===== SOURCE MATERIAL =====

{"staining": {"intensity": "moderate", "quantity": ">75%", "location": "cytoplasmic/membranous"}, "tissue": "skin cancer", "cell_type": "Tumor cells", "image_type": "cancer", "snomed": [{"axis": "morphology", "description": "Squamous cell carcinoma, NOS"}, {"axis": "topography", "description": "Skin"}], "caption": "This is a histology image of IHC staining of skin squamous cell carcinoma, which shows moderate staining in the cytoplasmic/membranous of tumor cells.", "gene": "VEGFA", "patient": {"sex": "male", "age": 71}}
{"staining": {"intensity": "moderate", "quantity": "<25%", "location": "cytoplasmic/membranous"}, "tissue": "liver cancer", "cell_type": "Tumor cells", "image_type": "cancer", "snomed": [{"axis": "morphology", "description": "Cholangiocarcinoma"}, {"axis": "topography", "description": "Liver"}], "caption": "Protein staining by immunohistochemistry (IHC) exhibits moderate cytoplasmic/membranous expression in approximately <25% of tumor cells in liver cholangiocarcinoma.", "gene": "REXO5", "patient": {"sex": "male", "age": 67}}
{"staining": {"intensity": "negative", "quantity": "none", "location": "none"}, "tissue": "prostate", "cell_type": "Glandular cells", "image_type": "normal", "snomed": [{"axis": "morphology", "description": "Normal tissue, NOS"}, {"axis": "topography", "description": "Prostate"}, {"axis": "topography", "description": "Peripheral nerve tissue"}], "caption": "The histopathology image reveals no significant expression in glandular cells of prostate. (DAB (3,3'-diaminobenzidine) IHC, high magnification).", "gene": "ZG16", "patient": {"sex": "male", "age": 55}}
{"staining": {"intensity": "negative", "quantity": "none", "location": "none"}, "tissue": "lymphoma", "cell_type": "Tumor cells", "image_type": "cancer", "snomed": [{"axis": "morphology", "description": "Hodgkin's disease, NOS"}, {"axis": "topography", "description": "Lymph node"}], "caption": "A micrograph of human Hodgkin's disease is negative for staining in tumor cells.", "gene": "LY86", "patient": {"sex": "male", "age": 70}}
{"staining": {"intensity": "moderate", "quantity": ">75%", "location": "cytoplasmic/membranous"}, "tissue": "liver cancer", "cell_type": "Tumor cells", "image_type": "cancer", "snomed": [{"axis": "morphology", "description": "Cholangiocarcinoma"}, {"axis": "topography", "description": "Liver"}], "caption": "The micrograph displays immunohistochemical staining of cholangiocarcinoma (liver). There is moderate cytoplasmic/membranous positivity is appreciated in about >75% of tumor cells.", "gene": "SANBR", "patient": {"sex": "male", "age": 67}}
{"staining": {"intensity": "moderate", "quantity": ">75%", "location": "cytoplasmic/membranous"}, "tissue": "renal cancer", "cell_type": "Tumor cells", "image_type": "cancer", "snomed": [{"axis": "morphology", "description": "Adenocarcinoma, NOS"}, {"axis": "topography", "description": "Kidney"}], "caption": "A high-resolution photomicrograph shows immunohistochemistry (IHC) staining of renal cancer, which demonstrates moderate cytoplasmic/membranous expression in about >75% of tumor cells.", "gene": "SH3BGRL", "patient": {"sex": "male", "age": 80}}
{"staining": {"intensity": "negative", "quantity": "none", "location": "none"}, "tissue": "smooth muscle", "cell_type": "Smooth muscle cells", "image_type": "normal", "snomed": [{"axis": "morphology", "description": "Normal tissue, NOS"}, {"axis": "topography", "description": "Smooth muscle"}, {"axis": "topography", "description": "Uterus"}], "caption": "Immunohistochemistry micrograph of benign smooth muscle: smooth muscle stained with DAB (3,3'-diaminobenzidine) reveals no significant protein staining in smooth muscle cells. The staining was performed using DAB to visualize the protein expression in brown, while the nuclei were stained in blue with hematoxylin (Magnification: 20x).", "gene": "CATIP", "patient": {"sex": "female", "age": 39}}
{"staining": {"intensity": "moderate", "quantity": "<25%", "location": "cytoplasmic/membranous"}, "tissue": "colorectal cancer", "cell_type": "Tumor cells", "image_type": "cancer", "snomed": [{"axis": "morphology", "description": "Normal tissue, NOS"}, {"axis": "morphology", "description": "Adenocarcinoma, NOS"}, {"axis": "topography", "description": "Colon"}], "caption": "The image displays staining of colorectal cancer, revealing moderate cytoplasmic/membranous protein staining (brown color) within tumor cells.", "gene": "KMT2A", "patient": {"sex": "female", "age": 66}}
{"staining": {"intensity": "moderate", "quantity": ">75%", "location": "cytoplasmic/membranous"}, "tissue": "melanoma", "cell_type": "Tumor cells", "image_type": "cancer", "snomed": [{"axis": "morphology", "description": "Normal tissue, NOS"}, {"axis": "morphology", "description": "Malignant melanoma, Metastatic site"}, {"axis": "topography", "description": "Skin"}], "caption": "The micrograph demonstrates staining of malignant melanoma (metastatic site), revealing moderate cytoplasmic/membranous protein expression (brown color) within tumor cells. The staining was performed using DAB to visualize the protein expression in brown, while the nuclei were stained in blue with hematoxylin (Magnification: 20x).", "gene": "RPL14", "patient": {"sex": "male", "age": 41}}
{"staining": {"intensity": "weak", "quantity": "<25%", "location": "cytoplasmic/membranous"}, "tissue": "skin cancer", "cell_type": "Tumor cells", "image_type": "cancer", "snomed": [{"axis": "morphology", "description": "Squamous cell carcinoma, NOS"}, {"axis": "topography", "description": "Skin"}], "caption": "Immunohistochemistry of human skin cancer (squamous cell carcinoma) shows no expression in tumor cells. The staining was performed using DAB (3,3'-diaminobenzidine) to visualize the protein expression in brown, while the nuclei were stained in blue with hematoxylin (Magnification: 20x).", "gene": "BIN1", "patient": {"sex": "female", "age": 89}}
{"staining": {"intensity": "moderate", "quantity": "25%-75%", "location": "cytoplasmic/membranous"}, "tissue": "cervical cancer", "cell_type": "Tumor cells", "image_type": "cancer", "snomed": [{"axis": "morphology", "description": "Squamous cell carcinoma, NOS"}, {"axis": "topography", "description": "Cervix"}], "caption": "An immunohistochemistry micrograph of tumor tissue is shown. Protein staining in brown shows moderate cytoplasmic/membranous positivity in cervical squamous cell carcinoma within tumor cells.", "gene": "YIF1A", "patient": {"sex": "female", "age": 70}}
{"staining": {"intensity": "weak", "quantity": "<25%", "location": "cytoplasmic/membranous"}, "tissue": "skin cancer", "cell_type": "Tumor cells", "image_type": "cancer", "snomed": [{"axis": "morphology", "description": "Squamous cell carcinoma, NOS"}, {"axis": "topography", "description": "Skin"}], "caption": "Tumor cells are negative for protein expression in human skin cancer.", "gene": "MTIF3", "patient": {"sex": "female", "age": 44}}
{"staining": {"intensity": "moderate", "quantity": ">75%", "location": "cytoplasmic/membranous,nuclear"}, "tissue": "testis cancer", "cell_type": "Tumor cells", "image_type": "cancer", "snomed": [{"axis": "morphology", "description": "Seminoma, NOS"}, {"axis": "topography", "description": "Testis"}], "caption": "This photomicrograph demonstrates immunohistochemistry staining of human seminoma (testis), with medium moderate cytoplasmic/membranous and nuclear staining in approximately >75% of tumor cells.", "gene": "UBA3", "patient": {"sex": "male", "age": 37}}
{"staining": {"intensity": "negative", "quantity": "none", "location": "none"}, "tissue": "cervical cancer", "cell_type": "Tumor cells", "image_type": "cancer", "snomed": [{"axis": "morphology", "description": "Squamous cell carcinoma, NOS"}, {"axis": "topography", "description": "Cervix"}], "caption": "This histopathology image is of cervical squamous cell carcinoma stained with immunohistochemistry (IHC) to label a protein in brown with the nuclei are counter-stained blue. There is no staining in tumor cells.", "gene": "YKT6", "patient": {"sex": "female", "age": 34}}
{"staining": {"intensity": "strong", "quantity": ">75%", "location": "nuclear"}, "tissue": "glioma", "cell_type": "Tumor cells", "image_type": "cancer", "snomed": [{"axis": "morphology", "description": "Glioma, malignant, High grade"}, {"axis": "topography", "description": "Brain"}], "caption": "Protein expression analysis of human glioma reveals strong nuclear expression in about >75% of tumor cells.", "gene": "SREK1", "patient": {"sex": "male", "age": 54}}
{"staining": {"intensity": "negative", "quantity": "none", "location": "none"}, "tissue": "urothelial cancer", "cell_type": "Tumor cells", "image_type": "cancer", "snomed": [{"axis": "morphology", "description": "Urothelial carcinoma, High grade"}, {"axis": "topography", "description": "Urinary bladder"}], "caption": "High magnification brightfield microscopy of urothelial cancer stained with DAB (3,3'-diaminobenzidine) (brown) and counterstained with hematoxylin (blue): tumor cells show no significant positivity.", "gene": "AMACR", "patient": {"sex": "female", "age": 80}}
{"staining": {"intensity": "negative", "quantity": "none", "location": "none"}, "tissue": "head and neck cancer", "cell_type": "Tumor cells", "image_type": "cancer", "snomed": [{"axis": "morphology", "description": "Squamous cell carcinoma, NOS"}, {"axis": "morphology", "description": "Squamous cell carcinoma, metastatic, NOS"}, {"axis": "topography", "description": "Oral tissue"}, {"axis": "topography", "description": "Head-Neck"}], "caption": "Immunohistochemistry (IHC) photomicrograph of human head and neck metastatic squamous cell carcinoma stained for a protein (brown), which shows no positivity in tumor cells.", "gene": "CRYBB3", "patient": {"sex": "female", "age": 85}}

=====

> [PROBLEM TO SOLVE] From the records above, copy out the line with "histopathology image is", the line with "magnification brightfield microscopy", and every line between them, word for word.

> [RESPONSE AREA]
{"staining": {"intensity": "negative", "quantity": "none", "location": "none"}, "tissue": "cervical cancer", "cell_type": "Tumor cells", "image_type": "cancer", "snomed": [{"axis": "morphology", "description": "Squamous cell carcinoma, NOS"}, {"axis": "topography", "description": "Cervix"}], "caption": "This histopathology image is of cervical squamous cell carcinoma stained with immunohistochemistry (IHC) to label a protein in brown with the nuclei are counter-stained blue. There is no staining in tumor cells.", "gene": "YKT6", "patient": {"sex": "female", "age": 34}}
{"staining": {"intensity": "strong", "quantity": ">75%", "location": "nuclear"}, "tissue": "glioma", "cell_type": "Tumor cells", "image_type": "cancer", "snomed": [{"axis": "morphology", "description": "Glioma, malignant, High grade"}, {"axis": "topography", "description": "Brain"}], "caption": "Protein expression analysis of human glioma reveals strong nuclear expression in about >75% of tumor cells.", "gene": "SREK1", "patient": {"sex": "male", "age": 54}}
{"staining": {"intensity": "negative", "quantity": "none", "location": "none"}, "tissue": "urothelial cancer", "cell_type": "Tumor cells", "image_type": "cancer", "snomed": [{"axis": "morphology", "description": "Urothelial carcinoma, High grade"}, {"axis": "topography", "description": "Urinary bladder"}], "caption": "High magnification brightfield microscopy of urothelial cancer stained with DAB (3,3'-diaminobenzidine) (brown) and counterstained with hematoxylin (blue): tumor cells show no significant positivity.", "gene": "AMACR", "patient": {"sex": "female", "age": 80}}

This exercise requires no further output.